The aspect of Taylorism that skilled molders at the Watertown Arsenal objected to most was time studies: “efficiency experts” who stood behind them, measuring the duration of particular aspects of their jobs, and then telling them how to do it better. This led to a very brief strike which actually got Taylorism banned from US government facilities.

Now imagine if that efficiency expert stood not behind those skilled workers, but between them and their work. This is essentially the situation that Lisa Lane describes here:

It’s like making a movie. And I want to be Orson Welles – writer, director, actor. It’s my class. I write it when I create the syllabus and collect the materials. I direct it when I teach and assist students. I act when I’m lecturing or presenting.

GIVEN ENTRIES -
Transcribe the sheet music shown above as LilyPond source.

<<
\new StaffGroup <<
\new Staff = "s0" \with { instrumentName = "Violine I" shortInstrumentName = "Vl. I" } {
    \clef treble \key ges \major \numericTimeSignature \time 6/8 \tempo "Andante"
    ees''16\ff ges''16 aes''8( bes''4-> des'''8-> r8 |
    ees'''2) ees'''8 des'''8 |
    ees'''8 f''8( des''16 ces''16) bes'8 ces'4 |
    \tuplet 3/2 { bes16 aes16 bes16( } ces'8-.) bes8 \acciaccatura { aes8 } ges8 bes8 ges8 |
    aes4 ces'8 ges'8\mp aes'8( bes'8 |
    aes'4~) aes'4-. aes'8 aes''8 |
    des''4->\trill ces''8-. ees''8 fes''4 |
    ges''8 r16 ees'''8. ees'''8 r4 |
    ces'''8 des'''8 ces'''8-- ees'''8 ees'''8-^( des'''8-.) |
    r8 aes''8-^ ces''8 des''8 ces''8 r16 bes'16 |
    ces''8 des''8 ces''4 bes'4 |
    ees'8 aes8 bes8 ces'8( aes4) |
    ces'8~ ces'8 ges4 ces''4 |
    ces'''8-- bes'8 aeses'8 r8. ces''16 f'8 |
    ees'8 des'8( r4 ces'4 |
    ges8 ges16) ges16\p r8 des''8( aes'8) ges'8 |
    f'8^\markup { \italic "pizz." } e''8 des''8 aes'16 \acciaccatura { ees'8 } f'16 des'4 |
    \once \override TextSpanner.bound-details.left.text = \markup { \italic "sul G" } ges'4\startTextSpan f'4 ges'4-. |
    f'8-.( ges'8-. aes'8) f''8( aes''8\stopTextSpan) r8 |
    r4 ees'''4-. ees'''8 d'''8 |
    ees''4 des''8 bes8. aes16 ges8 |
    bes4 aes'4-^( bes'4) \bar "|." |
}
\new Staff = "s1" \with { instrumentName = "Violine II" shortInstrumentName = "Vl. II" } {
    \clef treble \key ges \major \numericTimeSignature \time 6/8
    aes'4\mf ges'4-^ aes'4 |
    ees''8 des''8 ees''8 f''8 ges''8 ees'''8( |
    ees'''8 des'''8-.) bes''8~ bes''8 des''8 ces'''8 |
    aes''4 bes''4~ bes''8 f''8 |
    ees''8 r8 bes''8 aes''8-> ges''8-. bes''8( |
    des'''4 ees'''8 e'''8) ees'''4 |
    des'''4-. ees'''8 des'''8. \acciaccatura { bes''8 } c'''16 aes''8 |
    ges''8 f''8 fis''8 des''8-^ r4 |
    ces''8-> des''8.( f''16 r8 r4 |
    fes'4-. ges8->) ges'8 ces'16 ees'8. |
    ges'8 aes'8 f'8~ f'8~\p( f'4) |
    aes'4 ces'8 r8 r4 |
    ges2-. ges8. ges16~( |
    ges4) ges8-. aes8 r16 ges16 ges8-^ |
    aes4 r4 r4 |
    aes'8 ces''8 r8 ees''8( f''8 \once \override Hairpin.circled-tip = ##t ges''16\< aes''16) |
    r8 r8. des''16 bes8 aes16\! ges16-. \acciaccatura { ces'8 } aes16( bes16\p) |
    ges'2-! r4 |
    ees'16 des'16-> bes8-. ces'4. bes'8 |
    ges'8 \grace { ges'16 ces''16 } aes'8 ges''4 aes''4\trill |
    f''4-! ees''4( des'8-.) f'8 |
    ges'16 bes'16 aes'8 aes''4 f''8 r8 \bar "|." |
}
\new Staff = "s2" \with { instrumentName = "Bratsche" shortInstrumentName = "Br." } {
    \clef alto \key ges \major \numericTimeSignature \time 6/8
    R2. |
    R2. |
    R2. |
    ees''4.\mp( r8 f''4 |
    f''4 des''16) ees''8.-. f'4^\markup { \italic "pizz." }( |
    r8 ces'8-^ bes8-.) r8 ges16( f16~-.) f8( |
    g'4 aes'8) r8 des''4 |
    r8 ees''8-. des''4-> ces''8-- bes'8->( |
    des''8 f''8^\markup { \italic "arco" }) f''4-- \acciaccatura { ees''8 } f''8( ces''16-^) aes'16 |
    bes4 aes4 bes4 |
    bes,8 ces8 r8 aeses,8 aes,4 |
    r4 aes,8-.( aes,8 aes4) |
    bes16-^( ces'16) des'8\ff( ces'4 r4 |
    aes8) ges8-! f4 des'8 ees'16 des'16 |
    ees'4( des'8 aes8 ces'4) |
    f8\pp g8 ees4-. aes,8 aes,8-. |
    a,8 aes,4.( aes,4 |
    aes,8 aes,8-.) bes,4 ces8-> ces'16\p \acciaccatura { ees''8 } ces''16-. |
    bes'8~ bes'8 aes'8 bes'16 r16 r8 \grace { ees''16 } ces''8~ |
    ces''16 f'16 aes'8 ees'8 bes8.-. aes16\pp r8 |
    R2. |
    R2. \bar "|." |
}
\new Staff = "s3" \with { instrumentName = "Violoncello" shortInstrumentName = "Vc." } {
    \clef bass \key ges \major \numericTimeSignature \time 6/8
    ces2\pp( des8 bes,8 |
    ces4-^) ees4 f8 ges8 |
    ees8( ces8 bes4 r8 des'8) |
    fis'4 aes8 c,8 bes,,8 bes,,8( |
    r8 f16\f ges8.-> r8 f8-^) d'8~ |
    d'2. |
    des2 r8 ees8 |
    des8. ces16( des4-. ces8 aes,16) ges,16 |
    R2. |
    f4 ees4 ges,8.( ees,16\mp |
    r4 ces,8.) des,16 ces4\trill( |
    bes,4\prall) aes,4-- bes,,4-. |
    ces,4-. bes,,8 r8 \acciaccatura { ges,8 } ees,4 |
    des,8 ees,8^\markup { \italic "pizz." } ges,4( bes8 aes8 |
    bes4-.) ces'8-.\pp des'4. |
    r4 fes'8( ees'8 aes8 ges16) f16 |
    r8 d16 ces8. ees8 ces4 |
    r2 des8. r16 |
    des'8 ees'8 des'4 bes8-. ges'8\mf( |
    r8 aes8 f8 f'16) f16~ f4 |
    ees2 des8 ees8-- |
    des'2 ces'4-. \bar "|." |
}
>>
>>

TASKS -
[A] Please quote the Taylorism text from "The aspect of" to "US government facilities.".
[B] Answer these from the Taylorism text:
(i) Where did the skilled molders work?
(ii) Where did the brief strike get Taylorism banned?
(iii) Who does Lisa Lane say she wants to be?
The records come from a different source than the text.

TASK-BY-TASK ANSWERS -
[A]
The aspect of Taylorism that skilled molders at the Watertown Arsenal objected to most was time studies: “efficiency experts” who stood behind them, measuring the duration of particular aspects of their jobs, and then telling them how to do it better. This led to a very brief strike which actually got Taylorism banned from US government facilities.

[B]
(i) At the Watertown Arsenal.
(ii) From US government facilities.
(iii) Orson Welles.